(Beginning of SOURCE MATERIAL)

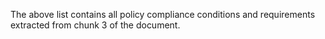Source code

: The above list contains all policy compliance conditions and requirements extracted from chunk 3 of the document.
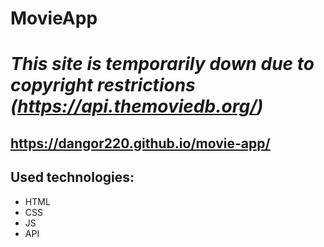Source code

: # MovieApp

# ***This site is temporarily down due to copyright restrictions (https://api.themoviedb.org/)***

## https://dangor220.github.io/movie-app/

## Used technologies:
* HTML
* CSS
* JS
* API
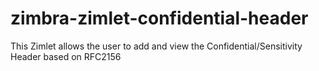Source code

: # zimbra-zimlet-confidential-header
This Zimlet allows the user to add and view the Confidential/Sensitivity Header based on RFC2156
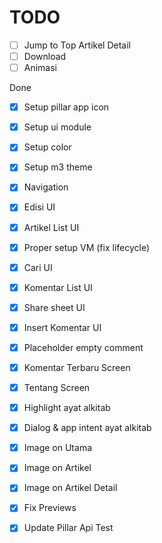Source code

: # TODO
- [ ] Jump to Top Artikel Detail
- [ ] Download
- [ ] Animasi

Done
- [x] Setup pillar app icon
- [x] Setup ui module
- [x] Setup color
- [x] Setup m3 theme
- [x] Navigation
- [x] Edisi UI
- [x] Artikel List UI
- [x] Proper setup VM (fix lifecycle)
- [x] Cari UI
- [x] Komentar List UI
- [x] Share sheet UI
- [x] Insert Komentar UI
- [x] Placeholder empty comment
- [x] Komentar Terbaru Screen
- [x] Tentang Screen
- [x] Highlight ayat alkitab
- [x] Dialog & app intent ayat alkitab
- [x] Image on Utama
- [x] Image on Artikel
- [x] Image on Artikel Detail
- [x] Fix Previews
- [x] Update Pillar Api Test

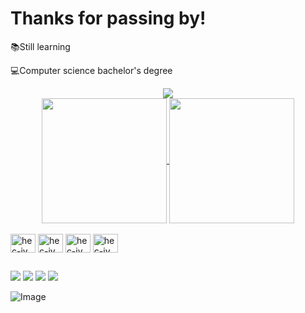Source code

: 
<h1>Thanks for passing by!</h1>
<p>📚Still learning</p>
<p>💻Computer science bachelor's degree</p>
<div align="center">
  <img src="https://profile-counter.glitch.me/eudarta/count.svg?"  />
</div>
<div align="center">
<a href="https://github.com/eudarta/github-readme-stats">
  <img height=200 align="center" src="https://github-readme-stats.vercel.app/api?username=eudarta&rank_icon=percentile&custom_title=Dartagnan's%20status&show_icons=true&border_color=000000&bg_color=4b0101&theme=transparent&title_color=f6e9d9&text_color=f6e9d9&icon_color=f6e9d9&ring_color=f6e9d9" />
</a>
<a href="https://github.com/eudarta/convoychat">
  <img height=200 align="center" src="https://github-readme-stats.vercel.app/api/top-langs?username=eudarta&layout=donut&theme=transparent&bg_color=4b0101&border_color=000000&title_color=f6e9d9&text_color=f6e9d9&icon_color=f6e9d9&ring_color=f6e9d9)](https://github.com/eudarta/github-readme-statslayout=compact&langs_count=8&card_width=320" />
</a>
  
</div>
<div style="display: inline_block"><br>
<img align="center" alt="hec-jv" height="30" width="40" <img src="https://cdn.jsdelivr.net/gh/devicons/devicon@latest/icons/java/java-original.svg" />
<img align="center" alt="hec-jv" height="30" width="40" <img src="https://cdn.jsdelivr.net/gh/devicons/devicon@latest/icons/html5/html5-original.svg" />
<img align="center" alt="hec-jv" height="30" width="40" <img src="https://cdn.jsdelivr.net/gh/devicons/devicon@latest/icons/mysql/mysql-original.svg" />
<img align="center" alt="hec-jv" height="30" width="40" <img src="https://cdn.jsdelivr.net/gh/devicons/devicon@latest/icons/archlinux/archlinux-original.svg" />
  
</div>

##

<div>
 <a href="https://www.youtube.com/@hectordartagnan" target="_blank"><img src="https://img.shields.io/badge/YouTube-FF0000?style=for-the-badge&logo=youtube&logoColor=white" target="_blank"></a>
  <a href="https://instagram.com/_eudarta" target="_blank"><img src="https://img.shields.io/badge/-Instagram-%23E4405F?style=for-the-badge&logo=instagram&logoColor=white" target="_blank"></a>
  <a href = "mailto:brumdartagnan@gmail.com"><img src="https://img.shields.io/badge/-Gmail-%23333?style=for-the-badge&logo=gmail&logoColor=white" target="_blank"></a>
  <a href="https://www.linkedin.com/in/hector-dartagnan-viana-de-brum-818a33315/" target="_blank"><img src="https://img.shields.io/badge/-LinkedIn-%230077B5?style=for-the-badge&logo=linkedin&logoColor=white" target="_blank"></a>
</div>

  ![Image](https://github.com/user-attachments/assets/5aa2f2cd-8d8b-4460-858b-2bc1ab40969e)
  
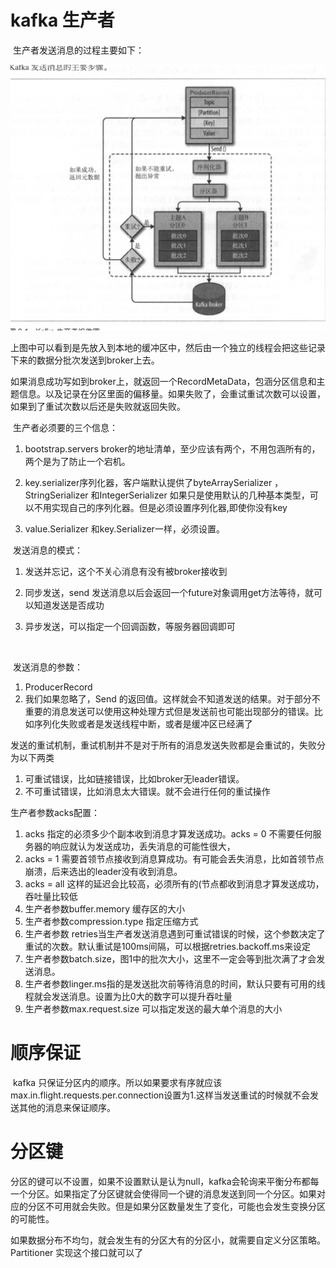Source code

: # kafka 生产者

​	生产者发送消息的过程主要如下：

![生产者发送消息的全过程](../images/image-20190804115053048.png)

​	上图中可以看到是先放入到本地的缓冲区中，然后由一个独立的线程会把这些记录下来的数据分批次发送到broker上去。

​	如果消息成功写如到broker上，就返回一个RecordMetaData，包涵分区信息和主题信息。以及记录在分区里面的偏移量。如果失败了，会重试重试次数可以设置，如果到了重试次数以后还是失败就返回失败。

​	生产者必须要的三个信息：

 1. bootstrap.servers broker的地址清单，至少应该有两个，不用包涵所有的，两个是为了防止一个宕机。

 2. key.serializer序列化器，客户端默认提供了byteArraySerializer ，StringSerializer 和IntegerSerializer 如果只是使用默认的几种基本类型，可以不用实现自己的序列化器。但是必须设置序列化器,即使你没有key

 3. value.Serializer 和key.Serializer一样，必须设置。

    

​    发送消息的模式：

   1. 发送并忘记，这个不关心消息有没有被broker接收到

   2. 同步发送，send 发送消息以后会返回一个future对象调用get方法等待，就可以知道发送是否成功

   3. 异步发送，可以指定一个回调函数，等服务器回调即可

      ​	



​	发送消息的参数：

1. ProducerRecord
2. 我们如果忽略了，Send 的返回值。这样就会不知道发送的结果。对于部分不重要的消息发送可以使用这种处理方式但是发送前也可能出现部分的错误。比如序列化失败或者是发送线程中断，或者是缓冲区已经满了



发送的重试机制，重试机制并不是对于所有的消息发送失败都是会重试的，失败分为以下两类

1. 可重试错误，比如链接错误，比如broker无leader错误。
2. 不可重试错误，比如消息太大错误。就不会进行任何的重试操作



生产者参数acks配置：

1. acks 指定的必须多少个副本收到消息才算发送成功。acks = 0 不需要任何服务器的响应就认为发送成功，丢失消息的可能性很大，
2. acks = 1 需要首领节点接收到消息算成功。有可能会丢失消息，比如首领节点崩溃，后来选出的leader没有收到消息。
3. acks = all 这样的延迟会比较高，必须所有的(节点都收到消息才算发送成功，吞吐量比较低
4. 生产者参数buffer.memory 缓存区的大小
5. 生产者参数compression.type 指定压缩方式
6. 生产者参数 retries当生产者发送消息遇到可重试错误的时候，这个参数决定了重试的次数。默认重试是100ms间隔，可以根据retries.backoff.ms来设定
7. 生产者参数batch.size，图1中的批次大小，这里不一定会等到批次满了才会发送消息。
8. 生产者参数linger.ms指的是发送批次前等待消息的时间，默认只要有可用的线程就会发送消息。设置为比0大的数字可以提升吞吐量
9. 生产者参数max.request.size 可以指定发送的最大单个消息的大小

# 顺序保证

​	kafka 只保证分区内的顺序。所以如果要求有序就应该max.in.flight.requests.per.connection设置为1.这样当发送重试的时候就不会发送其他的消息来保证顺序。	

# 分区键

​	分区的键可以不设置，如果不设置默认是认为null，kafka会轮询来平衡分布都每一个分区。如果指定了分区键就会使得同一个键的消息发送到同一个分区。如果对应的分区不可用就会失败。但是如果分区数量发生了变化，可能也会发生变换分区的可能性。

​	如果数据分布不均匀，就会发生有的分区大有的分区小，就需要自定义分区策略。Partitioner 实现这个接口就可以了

(End of SOURCE MATERIAL)

TRY IT ▸
An exact reproduction of the data above is required, with every picture removed.

COMPLETED TASK ▸
Source code

: The above list contains all policy compliance conditions and requirements extracted from chunk 3 of the document.
Source code

: # MovieApp

# ***This site is temporarily down due to copyright restrictions (https://api.themoviedb.org/)***

## https://dangor220.github.io/movie-app/

## Used technologies:
* HTML
* CSS
* JS
* API
Source code

: # zimbra-zimlet-confidential-header
This Zimlet allows the user to add and view the Confidential/Sensitivity Header based on RFC2156
Source code

: # TODO
- [ ] Jump to Top Artikel Detail
- [ ] Download
- [ ] Animasi

Done
- [x] Setup pillar app icon
- [x] Setup ui module
- [x] Setup color
- [x] Setup m3 theme
- [x] Navigation
- [x] Edisi UI
- [x] Artikel List UI
- [x] Proper setup VM (fix lifecycle)
- [x] Cari UI
- [x] Komentar List UI
- [x] Share sheet UI
- [x] Insert Komentar UI
- [x] Placeholder empty comment
- [x] Komentar Terbaru Screen
- [x] Tentang Screen
- [x] Highlight ayat alkitab
- [x] Dialog & app intent ayat alkitab
- [x] Image on Utama
- [x] Image on Artikel
- [x] Image on Artikel Detail
- [x] Fix Previews
- [x] Update Pillar Api Test

Source code

: 
<h1>Thanks for passing by!</h1>
<p>📚Still learning</p>
<p>💻Computer science bachelor's degree</p>
<div align="center">
  <img src="https://profile-counter.glitch.me/eudarta/count.svg?"  />
</div>
<div align="center">
<a href="https://github.com/eudarta/github-readme-stats">
  <img height=200 align="center" src="https://github-readme-stats.vercel.app/api?username=eudarta&rank_icon=percentile&custom_title=Dartagnan's%20status&show_icons=true&border_color=000000&bg_color=4b0101&theme=transparent&title_color=f6e9d9&text_color=f6e9d9&icon_color=f6e9d9&ring_color=f6e9d9" />
</a>
<a href="https://github.com/eudarta/convoychat">
  <img height=200 align="center" src="https://github-readme-stats.vercel.app/api/top-langs?username=eudarta&layout=donut&theme=transparent&bg_color=4b0101&border_color=000000&title_color=f6e9d9&text_color=f6e9d9&icon_color=f6e9d9&ring_color=f6e9d9)](https://github.com/eudarta/github-readme-statslayout=compact&langs_count=8&card_width=320" />
</a>
  
</div>
<div style="display: inline_block"><br>
<img align="center" alt="hec-jv" height="30" width="40" <img src="https://cdn.jsdelivr.net/gh/devicons/devicon@latest/icons/java/java-original.svg" />
<img align="center" alt="hec-jv" height="30" width="40" <img src="https://cdn.jsdelivr.net/gh/devicons/devicon@latest/icons/html5/html5-original.svg" />
<img align="center" alt="hec-jv" height="30" width="40" <img src="https://cdn.jsdelivr.net/gh/devicons/devicon@latest/icons/mysql/mysql-original.svg" />
<img align="center" alt="hec-jv" height="30" width="40" <img src="https://cdn.jsdelivr.net/gh/devicons/devicon@latest/icons/archlinux/archlinux-original.svg" />
  
</div>

##

<div>
 <a href="https://www.youtube.com/@hectordartagnan" target="_blank"><img src="https://img.shields.io/badge/YouTube-FF0000?style=for-the-badge&logo=youtube&logoColor=white" target="_blank"></a>
  <a href="https://instagram.com/_eudarta" target="_blank"><img src="https://img.shields.io/badge/-Instagram-%23E4405F?style=for-the-badge&logo=instagram&logoColor=white" target="_blank"></a>
  <a href = "mailto:brumdartagnan@gmail.com"><img src="https://img.shields.io/badge/-Gmail-%23333?style=for-the-badge&logo=gmail&logoColor=white" target="_blank"></a>
  <a href="https://www.linkedin.com/in/hector-dartagnan-viana-de-brum-818a33315/" target="_blank"><img src="https://img.shields.io/badge/-LinkedIn-%230077B5?style=for-the-badge&logo=linkedin&logoColor=white" target="_blank"></a>
</div>

  ![Image](https://github.com/user-attachments/assets/5aa2f2cd-8d8b-4460-858b-2bc1ab40969e)
  
Source code

: # kafka 生产者

​	生产者发送消息的过程主要如下：

![生产者发送消息的全过程](../images/image-20190804115053048.png)

​	上图中可以看到是先放入到本地的缓冲区中，然后由一个独立的线程会把这些记录下来的数据分批次发送到broker上去。

​	如果消息成功写如到broker上，就返回一个RecordMetaData，包涵分区信息和主题信息。以及记录在分区里面的偏移量。如果失败了，会重试重试次数可以设置，如果到了重试次数以后还是失败就返回失败。

​	生产者必须要的三个信息：

 1. bootstrap.servers broker的地址清单，至少应该有两个，不用包涵所有的，两个是为了防止一个宕机。

 2. key.serializer序列化器，客户端默认提供了byteArraySerializer ，StringSerializer 和IntegerSerializer 如果只是使用默认的几种基本类型，可以不用实现自己的序列化器。但是必须设置序列化器,即使你没有key

 3. value.Serializer 和key.Serializer一样，必须设置。

    

​    发送消息的模式：

   1. 发送并忘记，这个不关心消息有没有被broker接收到

   2. 同步发送，send 发送消息以后会返回一个future对象调用get方法等待，就可以知道发送是否成功

   3. 异步发送，可以指定一个回调函数，等服务器回调即可

      ​	



​	发送消息的参数：

1. ProducerRecord
2. 我们如果忽略了，Send 的返回值。这样就会不知道发送的结果。对于部分不重要的消息发送可以使用这种处理方式但是发送前也可能出现部分的错误。比如序列化失败或者是发送线程中断，或者是缓冲区已经满了



发送的重试机制，重试机制并不是对于所有的消息发送失败都是会重试的，失败分为以下两类

1. 可重试错误，比如链接错误，比如broker无leader错误。
2. 不可重试错误，比如消息太大错误。就不会进行任何的重试操作



生产者参数acks配置：

1. acks 指定的必须多少个副本收到消息才算发送成功。acks = 0 不需要任何服务器的响应就认为发送成功，丢失消息的可能性很大，
2. acks = 1 需要首领节点接收到消息算成功。有可能会丢失消息，比如首领节点崩溃，后来选出的leader没有收到消息。
3. acks = all 这样的延迟会比较高，必须所有的(节点都收到消息才算发送成功，吞吐量比较低
4. 生产者参数buffer.memory 缓存区的大小
5. 生产者参数compression.type 指定压缩方式
6. 生产者参数 retries当生产者发送消息遇到可重试错误的时候，这个参数决定了重试的次数。默认重试是100ms间隔，可以根据retries.backoff.ms来设定
7. 生产者参数batch.size，图1中的批次大小，这里不一定会等到批次满了才会发送消息。
8. 生产者参数linger.ms指的是发送批次前等待消息的时间，默认只要有可用的线程就会发送消息。设置为比0大的数字可以提升吞吐量
9. 生产者参数max.request.size 可以指定发送的最大单个消息的大小

# 顺序保证

​	kafka 只保证分区内的顺序。所以如果要求有序就应该max.in.flight.requests.per.connection设置为1.这样当发送重试的时候就不会发送其他的消息来保证顺序。	

# 分区键

​	分区的键可以不设置，如果不设置默认是认为null，kafka会轮询来平衡分布都每一个分区。如果指定了分区键就会使得同一个键的消息发送到同一个分区。如果对应的分区不可用就会失败。但是如果分区数量发生了变化，可能也会发生变换分区的可能性。

​	如果数据分布不均匀，就会发生有的分区大有的分区小，就需要自定义分区策略。Partitioner 实现这个接口就可以了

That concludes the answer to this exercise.